In questa prospettiva, l’obiettivo di Xi è di arrivare al prossimo Congresso con un Partito ed una società civile fermamente sotto controllo, per realizzare il suo «Sogno Cinese» di una «società moderatamente prospera», fondata sulla «output legitimacy», la legittimazione del risultato.
Al di là delle ricostruzioni storiche ex-post, la successione alla guida del partito ha sempre visto momenti di drammaticità: da Mao a Hua Guofeng, da Zhao Ziyang allo stesso Xi. E gli strumenti usati nello scontro politico sono ricorrenti, a cominciare dalla lotta alla corruzione spesso utilizzata come mezzo per regolare i conti tra le diverse fazioni. Nella prospettiva di creare un elemento di collante sociale e di unità politica, Xi sta facendo anche ricorso ad un atteggiamento di forte e decisa assertività sul piano internazionale, da Hong Kong al Mar Cinese Meridionale, dal confronto con gli Stati Uniti a Taiwan, e ad una narrativa che riprende e rivaluta la morale confuciana, contrapposta al reputato decadimento di un occidente privo ormai di riferimenti etici.
Non siamo al ritorno alla Rivoluzione Culturale, quanto piuttosto a un modello politico in cui prevale un ordine sociale ed economico guidato e garantito dal Partito. Le imprese private potranno continuare a fare profitti, ma sotto la guida decisa e pervasiva del Partito. Che farà uso di tutti gli strumenti, in primo luogo quelli di una onnipresente tecnologia, per realizzare i propri obiettivi di stabilità interna e di preminenza internazionale. «Governo, esercito, società e scuola: nord, sud, est ed ovest il Partito è alla guida di tutto».

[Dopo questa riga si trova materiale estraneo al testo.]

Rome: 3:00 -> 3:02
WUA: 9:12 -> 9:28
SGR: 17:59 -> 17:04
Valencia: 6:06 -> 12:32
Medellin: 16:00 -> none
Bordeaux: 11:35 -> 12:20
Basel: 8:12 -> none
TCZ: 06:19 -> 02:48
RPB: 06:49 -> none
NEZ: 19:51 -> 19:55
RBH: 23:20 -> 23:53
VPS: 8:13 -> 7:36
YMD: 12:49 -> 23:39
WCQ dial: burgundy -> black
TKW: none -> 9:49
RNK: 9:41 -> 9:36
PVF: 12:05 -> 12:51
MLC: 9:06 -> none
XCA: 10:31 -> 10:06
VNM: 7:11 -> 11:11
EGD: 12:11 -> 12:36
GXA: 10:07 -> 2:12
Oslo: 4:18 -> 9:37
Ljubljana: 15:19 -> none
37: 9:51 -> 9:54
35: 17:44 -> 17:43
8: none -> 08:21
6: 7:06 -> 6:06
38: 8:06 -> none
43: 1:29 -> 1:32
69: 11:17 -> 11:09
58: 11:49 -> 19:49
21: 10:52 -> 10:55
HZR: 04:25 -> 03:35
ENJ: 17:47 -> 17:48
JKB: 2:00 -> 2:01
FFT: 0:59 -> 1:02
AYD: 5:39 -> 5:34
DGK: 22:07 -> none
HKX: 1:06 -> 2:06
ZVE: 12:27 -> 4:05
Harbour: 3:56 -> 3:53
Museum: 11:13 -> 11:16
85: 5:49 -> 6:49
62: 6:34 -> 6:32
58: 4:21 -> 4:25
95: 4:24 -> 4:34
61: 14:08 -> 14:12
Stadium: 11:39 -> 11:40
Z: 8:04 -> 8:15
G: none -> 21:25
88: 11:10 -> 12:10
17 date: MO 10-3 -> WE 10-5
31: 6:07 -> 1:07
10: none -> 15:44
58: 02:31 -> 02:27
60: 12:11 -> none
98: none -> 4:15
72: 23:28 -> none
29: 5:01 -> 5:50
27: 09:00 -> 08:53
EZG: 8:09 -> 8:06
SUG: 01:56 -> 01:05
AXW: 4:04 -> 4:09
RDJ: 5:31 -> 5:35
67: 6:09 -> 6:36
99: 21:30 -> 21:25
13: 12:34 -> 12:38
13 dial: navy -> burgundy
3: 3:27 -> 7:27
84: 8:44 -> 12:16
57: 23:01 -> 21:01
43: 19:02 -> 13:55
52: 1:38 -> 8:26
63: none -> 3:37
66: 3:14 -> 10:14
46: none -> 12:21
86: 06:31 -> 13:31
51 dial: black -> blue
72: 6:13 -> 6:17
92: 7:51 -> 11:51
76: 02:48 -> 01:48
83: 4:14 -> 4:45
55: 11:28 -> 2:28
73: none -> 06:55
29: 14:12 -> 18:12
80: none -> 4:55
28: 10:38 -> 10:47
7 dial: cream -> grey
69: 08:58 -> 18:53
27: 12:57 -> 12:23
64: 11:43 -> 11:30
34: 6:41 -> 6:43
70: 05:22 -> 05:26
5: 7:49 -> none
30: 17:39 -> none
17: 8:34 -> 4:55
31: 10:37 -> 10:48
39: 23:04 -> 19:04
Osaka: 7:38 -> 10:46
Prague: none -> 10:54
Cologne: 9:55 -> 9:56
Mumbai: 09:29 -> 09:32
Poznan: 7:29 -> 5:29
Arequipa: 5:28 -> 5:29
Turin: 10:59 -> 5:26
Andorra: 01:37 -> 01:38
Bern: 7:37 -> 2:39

Che conseguenze per l’Occidente? Nel medio periodo, almeno fino al Congresso del 2022 ed alla prevedibile conferma di Xi, assisteremo ad un accentuarsi delle spinte statualiste all’interno ed antagoniste in campo internazionale. Sul piano dell’economia, del commercio e della finanza, delle «3C» (collaborazione, competizione e confronto) si rafforzeranno la seconda e la terza. Su quello della primazia globale Taiwan rimane il punto più incerto e pericoloso. Xi ha promesso per i prossimi decenni una «soluzione» del problema. Potrebbe riproporsi per l’Occidente il dilemma novecentesco: morire per Danzica? Auguriamoci di non dovercelo chiedere.